The Unprecedented Growth of Large language models 

Large language models (LLMs) have seen unprecedented growth in their development over the past year as OpenAI’s ChatGPT has broken the record for the fastest-growing consumer application in history, as reported by UBS. Similar offerings have been released by tech giants, namely Google, Meta, and Microsoft, as well as from a host of rapidly growing startups such as Anthropic and Cohere. This pace of innovation within not only technology, but the field of artificial intelligence, has led to significant breakthroughs, as both corporations and countries strive to be at the forefront of this new era. However, this innovation has largely outpaced regulation, bringing with it nuanced ethical questions that have no concrete answer. As a result, companies have been hesitant to adopt these technologies in production environments, as can be seen from the results of this survey conducted by Andreessen Horowitz, a California-based venture capital firm. 

 

The Accessibility and Scrutiny of AI 

Never before has it been this accessible to leverage the capabilities of AI for both creation and development, with no field left untouched by the potential of Generative AI. Consequently, there has also never been as much of a spotlight on AI and its development.
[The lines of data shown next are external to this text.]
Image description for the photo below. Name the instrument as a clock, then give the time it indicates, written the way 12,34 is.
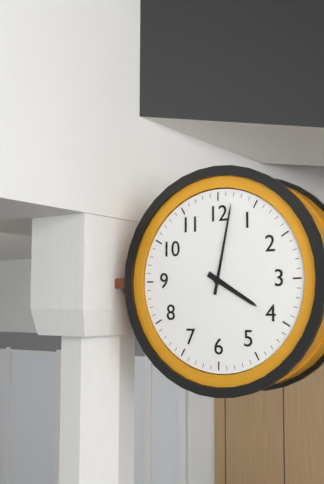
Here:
4,02
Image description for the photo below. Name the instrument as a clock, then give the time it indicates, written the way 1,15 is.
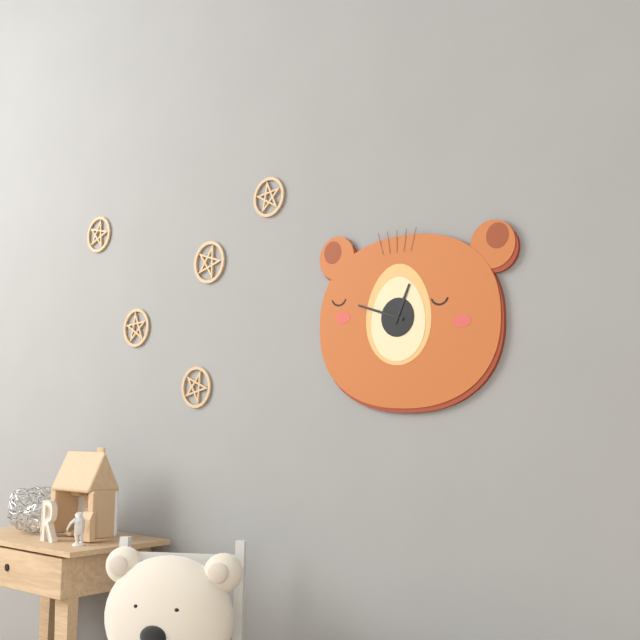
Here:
12,48
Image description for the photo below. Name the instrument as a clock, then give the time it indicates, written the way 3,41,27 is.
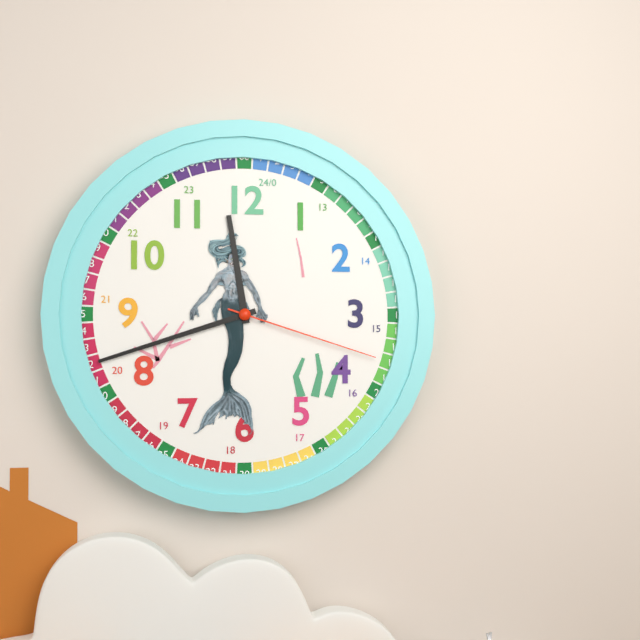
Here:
11,42,18
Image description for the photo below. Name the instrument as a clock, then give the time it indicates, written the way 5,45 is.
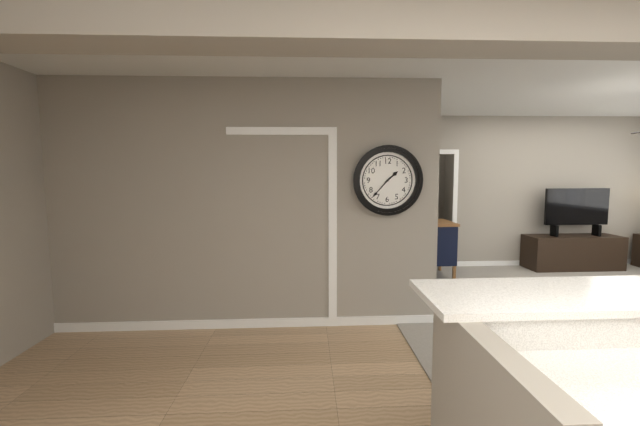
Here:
1,37
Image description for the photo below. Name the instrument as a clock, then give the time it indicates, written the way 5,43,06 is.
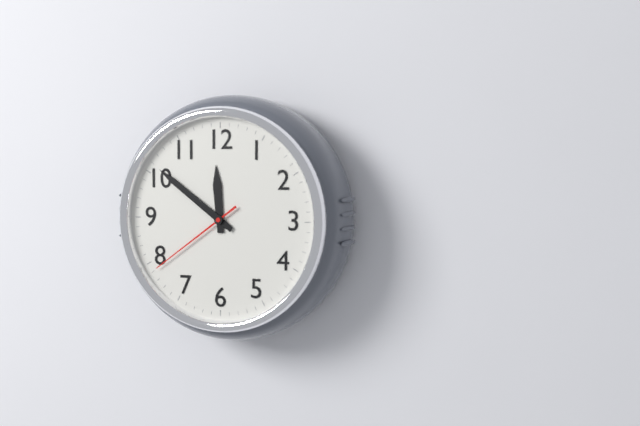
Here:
11,51,39
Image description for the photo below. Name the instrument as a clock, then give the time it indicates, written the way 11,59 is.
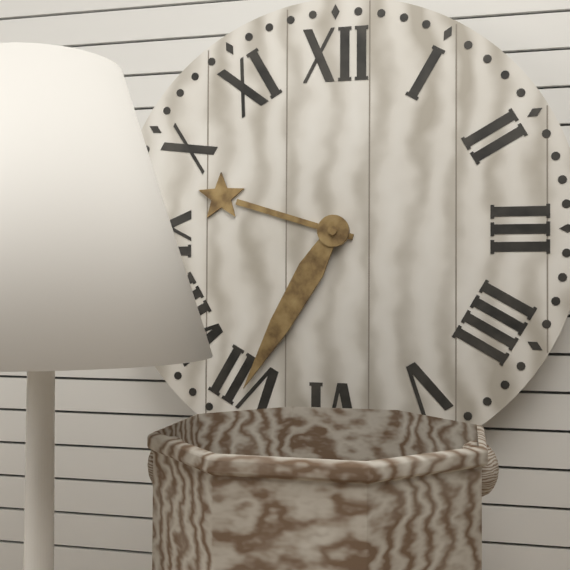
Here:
9,35
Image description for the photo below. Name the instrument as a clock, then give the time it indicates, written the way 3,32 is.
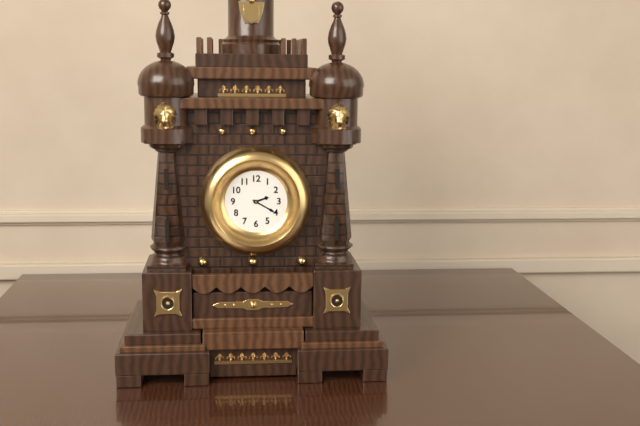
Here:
2,20
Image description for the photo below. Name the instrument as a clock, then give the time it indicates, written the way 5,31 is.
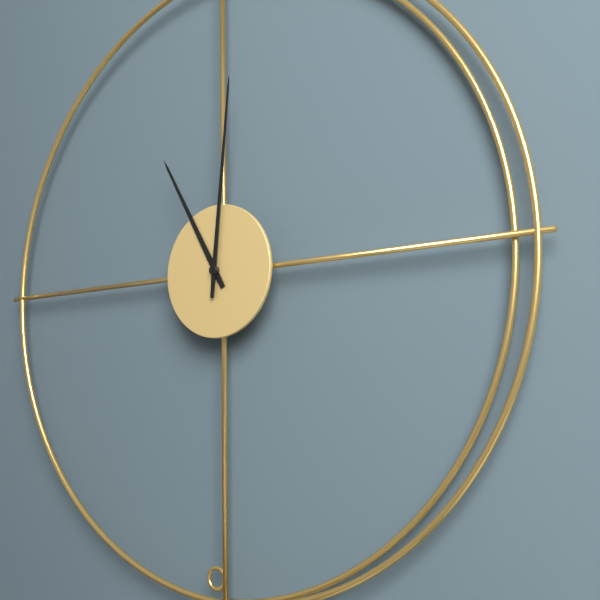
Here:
11,01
The rapid rise of LLMs has generated intense scrutiny of their shortcomings, namely their tendency to hallucinate and produce biased, toxic, or otherwise unethical responses. To aid in countering these weaknesses, tools to detect LLM vulnerabilities have been developed. One such tool is Garak. Garak is an open-source LLM vulnerability scanner which performs targeted tests to expose flaws and vulnerabilities of an LLM system, also known as red-teaming. This process allows for a comprehensive assessment of its susceptibility to various failures, including prompt injection, toxicity generation, data leakage, and false reasoning. Garak runs a series of probes which directly interact with the language model to single out vulnerabilities, using various detection methods to assess whether a model has passed or failed a probe. Garak runs via a command line interface and can be installed as a Python package. It integrates easily with the most popular LLM providers and is fairly easy to set up and use. You can learn more about Garak and its use cases through their comprehensive documentation. 

 

Implementing Guardrails for Safer AI Systems 

Evaluating and understanding the failures of models is the first step in identifying their weaknesses. The next step is the correction and mitigation of these failures. A major component in achieving this alignment is the implementation of guardrails within AI systems. For LLMs, rules (often referred to as guardrails in this instance) can be programmed and applied to sanitise (i.e. validate) both user input and model output. Guardrails, a popular open-source library by Guardrails AI, created a diagram that captures a typical workflow:

Guardrails AI, used under an Apache-2.0 License

Guardrails AI, used under an Apache-2.0 License

Through the use of Guardrails, it is possible to monitor and facilitate the user’s interaction with the LLM, thus ensuring that its operations align with defined principles. Through the implementation of bespoke guardrails, one can mitigate the various risks posed by AI models, allowing for the creation of reliable and resilient systems. NVIDIA also released their NeMo-Guardrails toolkit which allows for programmatic guardrails to be added to conversational systems, ensuring that they remain safe and restricted to their desired domain. Through the use of either Guardrails or NeMo, it is possible to effectively guide the behaviour of LLMs, ensuring that they are not only aligned with a desired set of principles but that the risks of their failures are mitigated.

Conclusion 

Generative AI has quickly become a universal part of our lives. Large language models have ushered in a new era of technology, bridging the gap between humans and computers like we have never seen before. LLMs hold incredible promise in fields as varying as marketing, finance, and healthcare. However, with this widespread power comes the need to create systems that are reliable, safe, and secure. The topics of responsible development and effective alignment of AI systems are becoming increasingly important. Thus, it is essential to understand how to leverage the necessary tools to achieve truly beneficial systems. Our team at ProCogia is actively searching for ways to further enhance the safety and performance of large language models and promote responsible AI development across a variety of sectors. Click here to read more of our blogs focused on AI.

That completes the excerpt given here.